• **Collected data entries**:
=== Begin Enclosure ===
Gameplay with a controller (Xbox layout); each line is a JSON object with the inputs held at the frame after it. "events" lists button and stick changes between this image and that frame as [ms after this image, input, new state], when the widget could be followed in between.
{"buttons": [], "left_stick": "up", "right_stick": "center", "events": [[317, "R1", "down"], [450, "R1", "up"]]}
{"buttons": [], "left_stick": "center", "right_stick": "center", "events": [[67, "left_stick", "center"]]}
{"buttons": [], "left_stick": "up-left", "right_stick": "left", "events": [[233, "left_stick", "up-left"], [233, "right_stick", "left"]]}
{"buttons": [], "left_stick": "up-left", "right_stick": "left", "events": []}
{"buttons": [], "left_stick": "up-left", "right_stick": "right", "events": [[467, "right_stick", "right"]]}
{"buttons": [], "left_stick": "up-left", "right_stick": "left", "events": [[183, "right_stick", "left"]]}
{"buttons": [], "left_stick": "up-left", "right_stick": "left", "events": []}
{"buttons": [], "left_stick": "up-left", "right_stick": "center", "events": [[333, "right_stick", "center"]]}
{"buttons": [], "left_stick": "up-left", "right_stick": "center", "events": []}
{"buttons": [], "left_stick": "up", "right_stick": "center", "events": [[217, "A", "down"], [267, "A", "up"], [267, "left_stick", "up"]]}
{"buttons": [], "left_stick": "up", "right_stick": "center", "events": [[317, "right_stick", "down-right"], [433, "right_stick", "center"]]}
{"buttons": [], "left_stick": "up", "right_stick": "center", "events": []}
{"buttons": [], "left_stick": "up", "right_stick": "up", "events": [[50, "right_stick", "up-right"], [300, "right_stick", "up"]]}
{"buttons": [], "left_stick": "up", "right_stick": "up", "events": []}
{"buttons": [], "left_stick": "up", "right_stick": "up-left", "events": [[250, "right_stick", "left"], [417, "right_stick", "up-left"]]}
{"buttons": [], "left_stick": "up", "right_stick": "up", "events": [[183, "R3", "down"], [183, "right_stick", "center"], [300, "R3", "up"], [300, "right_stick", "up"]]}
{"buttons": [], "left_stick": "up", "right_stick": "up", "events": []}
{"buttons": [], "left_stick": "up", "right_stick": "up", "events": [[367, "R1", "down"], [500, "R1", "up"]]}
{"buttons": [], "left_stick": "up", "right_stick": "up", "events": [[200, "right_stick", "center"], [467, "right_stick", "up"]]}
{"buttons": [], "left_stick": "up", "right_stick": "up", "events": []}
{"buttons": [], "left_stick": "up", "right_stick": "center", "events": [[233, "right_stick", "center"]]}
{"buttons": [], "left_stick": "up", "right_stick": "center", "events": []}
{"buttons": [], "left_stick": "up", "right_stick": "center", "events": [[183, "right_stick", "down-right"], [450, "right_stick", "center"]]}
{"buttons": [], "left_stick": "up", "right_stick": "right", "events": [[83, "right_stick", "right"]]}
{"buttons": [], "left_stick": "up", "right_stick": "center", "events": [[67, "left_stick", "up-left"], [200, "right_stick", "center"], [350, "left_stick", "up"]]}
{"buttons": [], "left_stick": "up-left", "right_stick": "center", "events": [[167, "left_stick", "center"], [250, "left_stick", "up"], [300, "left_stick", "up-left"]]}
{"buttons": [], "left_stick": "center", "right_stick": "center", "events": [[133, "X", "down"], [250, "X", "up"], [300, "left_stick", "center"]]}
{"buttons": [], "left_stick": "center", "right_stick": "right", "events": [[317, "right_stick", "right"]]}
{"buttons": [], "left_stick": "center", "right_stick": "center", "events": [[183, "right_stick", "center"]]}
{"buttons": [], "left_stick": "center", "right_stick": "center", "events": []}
=== End Enclosure ===
• **What is expected**: Each record must be restated word for word, including the last line.

• **Written response**:
Gameplay with a controller (Xbox layout); each line is a JSON object with the inputs held at the frame after it. "events" lists button and stick changes between this image and that frame as [ms after this image, input, new state], when the widget could be followed in between.
{"buttons": [], "left_stick": "up", "right_stick": "center", "events": [[317, "R1", "down"], [450, "R1", "up"]]}
{"buttons": [], "left_stick": "center", "right_stick": "center", "events": [[67, "left_stick", "center"]]}
{"buttons": [], "left_stick": "up-left", "right_stick": "left", "events": [[233, "left_stick", "up-left"], [233, "right_stick", "left"]]}
{"buttons": [], "left_stick": "up-left", "right_stick": "left", "events": []}
{"buttons": [], "left_stick": "up-left", "right_stick": "right", "events": [[467, "right_stick", "right"]]}
{"buttons": [], "left_stick": "up-left", "right_stick": "left", "events": [[183, "right_stick", "left"]]}
{"buttons": [], "left_stick": "up-left", "right_stick": "left", "events": []}
{"buttons": [], "left_stick": "up-left", "right_stick": "center", "events": [[333, "right_stick", "center"]]}
{"buttons": [], "left_stick": "up-left", "right_stick": "center", "events": []}
{"buttons": [], "left_stick": "up", "right_stick": "center", "events": [[217, "A", "down"], [267, "A", "up"], [267, "left_stick", "up"]]}
{"buttons": [], "left_stick": "up", "right_stick": "center", "events": [[317, "right_stick", "down-right"], [433, "right_stick", "center"]]}
{"buttons": [], "left_stick": "up", "right_stick": "center", "events": []}
{"buttons": [], "left_stick": "up", "right_stick": "up", "events": [[50, "right_stick", "up-right"], [300, "right_stick", "up"]]}
{"buttons": [], "left_stick": "up", "right_stick": "up", "events": []}
{"buttons": [], "left_stick": "up", "right_stick": "up-left", "events": [[250, "right_stick", "left"], [417, "right_stick", "up-left"]]}
{"buttons": [], "left_stick": "up", "right_stick": "up", "events": [[183, "R3", "down"], [183, "right_stick", "center"], [300, "R3", "up"], [300, "right_stick", "up"]]}
{"buttons": [], "left_stick": "up", "right_stick": "up", "events": []}
{"buttons": [], "left_stick": "up", "right_stick": "up", "events": [[367, "R1", "down"], [500, "R1", "up"]]}
{"buttons": [], "left_stick": "up", "right_stick": "up", "events": [[200, "right_stick", "center"], [467, "right_stick", "up"]]}
{"buttons": [], "left_stick": "up", "right_stick": "up", "events": []}
{"buttons": [], "left_stick": "up", "right_stick": "center", "events": [[233, "right_stick", "center"]]}
{"buttons": [], "left_stick": "up", "right_stick": "center", "events": []}
{"buttons": [], "left_stick": "up", "right_stick": "center", "events": [[183, "right_stick", "down-right"], [450, "right_stick", "center"]]}
{"buttons": [], "left_stick": "up", "right_stick": "right", "events": [[83, "right_stick", "right"]]}
{"buttons": [], "left_stick": "up", "right_stick": "center", "events": [[67, "left_stick", "up-left"], [200, "right_stick", "center"], [350, "left_stick", "up"]]}
{"buttons": [], "left_stick": "up-left", "right_stick": "center", "events": [[167, "left_stick", "center"], [250, "left_stick", "up"], [300, "left_stick", "up-left"]]}
{"buttons": [], "left_stick": "center", "right_stick": "center", "events": [[133, "X", "down"], [250, "X", "up"], [300, "left_stick", "center"]]}
{"buttons": [], "left_stick": "center", "right_stick": "right", "events": [[317, "right_stick", "right"]]}
{"buttons": [], "left_stick": "center", "right_stick": "center", "events": [[183, "right_stick", "center"]]}
{"buttons": [], "left_stick": "center", "right_stick": "center", "events": []}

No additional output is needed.